## PROBLEM DESCRIPTION
Substitute "Outline" for "Segment" in the rows starting at the line that contains "Wrap output in" and ending at the end of the rows. Give those lines again with everything else unchanged.
-- start DATA ENTRIES --
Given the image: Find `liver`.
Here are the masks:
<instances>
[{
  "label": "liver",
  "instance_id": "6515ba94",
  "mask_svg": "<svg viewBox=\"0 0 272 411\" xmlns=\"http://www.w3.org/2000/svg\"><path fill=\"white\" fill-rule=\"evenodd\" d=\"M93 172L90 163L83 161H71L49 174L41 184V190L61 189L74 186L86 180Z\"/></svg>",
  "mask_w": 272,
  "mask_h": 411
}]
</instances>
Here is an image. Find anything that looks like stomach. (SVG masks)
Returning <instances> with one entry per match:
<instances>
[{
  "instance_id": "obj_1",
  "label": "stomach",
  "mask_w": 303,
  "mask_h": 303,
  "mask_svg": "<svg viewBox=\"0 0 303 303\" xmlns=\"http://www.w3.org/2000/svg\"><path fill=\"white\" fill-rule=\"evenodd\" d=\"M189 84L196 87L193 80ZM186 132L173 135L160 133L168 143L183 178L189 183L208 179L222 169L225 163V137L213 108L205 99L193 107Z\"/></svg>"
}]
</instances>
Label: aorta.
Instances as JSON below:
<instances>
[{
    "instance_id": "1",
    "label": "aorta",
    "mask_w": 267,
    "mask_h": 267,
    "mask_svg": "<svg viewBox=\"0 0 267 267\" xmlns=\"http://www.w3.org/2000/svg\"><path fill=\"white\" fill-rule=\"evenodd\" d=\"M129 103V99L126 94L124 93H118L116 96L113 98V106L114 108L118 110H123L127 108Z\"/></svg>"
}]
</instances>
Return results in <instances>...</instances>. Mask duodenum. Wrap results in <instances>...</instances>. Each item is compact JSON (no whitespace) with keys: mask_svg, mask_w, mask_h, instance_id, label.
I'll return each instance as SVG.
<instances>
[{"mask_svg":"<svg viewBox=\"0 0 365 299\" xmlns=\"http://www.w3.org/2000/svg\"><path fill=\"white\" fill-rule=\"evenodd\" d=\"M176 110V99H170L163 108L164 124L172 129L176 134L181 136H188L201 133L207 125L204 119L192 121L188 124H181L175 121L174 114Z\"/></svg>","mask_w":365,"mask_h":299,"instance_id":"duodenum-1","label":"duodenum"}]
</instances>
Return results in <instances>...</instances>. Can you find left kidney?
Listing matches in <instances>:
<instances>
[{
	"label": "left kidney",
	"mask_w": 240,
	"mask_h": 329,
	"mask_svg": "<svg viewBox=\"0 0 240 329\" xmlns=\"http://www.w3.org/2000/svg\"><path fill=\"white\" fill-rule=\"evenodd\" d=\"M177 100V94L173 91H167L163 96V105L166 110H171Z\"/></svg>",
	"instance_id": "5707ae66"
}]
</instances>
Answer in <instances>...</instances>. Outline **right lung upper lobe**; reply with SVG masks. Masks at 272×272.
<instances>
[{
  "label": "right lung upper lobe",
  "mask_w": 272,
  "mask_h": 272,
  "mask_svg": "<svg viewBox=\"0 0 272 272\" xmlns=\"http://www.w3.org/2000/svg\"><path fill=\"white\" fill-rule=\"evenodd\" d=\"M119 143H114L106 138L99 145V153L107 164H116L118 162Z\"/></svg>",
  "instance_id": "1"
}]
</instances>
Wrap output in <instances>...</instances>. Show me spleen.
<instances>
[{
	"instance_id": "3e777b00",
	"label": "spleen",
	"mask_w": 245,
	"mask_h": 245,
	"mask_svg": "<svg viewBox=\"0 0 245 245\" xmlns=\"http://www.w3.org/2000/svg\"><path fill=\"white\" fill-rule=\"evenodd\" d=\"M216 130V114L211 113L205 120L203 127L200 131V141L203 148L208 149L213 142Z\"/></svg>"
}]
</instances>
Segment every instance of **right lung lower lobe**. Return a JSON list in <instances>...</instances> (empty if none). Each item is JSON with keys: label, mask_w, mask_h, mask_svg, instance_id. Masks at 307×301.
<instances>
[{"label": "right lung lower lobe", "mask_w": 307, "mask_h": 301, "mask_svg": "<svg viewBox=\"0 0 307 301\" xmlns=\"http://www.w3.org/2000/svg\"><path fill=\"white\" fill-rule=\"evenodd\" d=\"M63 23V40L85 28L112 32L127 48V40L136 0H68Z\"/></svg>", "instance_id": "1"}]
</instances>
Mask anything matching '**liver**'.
-- end DATA ENTRIES --
## EXERCISE ANSWER
Wrap output in <instances>...</instances>. Show me spleen.
<instances>
[{
	"instance_id": "3e777b00",
	"label": "spleen",
	"mask_w": 245,
	"mask_h": 245,
	"mask_svg": "<svg viewBox=\"0 0 245 245\" xmlns=\"http://www.w3.org/2000/svg\"><path fill=\"white\" fill-rule=\"evenodd\" d=\"M216 130V114L211 113L205 120L203 127L200 131V141L203 148L208 149L213 142Z\"/></svg>"
}]
</instances>
Outline every instance of **right lung lower lobe**. Return a JSON list in <instances>...</instances> (empty if none). Each item is JSON with keys: label, mask_w, mask_h, mask_svg, instance_id. Masks at 307×301.
<instances>
[{"label": "right lung lower lobe", "mask_w": 307, "mask_h": 301, "mask_svg": "<svg viewBox=\"0 0 307 301\" xmlns=\"http://www.w3.org/2000/svg\"><path fill=\"white\" fill-rule=\"evenodd\" d=\"M63 23V40L85 28L112 32L127 48V40L136 0H68Z\"/></svg>", "instance_id": "1"}]
</instances>
Mask anything matching '**liver**'.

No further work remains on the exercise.